Excerpted records:
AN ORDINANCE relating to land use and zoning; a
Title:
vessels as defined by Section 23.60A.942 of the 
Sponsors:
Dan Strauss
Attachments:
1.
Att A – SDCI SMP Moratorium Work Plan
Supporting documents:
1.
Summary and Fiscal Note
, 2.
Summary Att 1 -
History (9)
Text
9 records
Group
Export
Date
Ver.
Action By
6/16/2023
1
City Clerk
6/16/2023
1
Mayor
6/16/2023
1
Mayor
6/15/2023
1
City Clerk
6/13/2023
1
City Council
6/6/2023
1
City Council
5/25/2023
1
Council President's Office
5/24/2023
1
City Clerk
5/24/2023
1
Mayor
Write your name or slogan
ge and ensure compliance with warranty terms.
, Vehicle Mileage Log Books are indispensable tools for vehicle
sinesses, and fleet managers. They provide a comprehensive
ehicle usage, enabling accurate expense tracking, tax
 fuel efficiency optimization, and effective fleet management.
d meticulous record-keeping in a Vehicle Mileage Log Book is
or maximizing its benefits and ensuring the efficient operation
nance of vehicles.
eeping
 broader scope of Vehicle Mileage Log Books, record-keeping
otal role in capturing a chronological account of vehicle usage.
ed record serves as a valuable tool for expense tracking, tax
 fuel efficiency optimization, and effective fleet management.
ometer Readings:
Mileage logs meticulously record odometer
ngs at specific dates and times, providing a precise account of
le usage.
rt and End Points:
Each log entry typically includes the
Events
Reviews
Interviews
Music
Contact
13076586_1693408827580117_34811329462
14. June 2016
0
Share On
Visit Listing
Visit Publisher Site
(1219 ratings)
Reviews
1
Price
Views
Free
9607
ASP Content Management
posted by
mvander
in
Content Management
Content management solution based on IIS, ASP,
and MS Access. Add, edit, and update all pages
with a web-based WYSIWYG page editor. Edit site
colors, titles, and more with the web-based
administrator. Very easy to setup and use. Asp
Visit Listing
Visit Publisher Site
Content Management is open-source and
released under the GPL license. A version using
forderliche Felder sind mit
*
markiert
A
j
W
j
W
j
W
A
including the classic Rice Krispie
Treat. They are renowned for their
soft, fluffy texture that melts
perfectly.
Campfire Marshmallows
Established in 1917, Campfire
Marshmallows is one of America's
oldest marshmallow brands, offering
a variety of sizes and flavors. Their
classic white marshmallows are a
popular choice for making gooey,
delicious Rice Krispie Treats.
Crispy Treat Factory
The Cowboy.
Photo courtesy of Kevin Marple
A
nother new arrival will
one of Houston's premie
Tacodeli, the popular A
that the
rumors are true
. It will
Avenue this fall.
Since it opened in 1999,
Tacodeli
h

---

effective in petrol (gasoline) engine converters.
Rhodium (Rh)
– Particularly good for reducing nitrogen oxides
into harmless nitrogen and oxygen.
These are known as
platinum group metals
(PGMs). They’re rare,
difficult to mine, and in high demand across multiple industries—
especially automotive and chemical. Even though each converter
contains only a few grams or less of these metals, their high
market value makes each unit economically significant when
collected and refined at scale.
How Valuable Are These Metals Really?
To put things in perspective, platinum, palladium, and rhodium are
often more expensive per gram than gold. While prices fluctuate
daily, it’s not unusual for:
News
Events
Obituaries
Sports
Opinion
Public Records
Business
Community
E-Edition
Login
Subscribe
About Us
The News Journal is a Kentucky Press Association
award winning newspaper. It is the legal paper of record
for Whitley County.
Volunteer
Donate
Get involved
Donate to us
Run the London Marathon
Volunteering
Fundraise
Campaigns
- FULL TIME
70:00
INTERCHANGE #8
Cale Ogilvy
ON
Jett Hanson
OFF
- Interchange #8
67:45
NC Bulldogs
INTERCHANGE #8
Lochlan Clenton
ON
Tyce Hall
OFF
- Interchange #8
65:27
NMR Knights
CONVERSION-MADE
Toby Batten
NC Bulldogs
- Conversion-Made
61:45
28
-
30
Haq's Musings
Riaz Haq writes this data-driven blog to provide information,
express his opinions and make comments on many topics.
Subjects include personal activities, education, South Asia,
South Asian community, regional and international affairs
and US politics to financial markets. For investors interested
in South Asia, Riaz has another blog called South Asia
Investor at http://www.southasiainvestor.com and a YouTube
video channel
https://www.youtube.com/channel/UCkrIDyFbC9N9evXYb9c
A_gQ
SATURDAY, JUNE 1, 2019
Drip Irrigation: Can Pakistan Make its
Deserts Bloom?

Instructions to follow: The answer is the lines above between the line holding "Haq's Musings" and the line holding "Deserts Bloom?", inclusive, each written out exactly, and no others.

Written solution:
Haq's Musings
Riaz Haq writes this data-driven blog to provide information,
express his opinions and make comments on many topics.
Subjects include personal activities, education, South Asia,
South Asian community, regional and international affairs
and US politics to financial markets. For investors interested
in South Asia, Riaz has another blog called South Asia
Investor at http://www.southasiainvestor.com and a YouTube
video channel
https://www.youtube.com/channel/UCkrIDyFbC9N9evXYb9c
A_gQ
SATURDAY, JUNE 1, 2019
Drip Irrigation: Can Pakistan Make its
Deserts Bloom?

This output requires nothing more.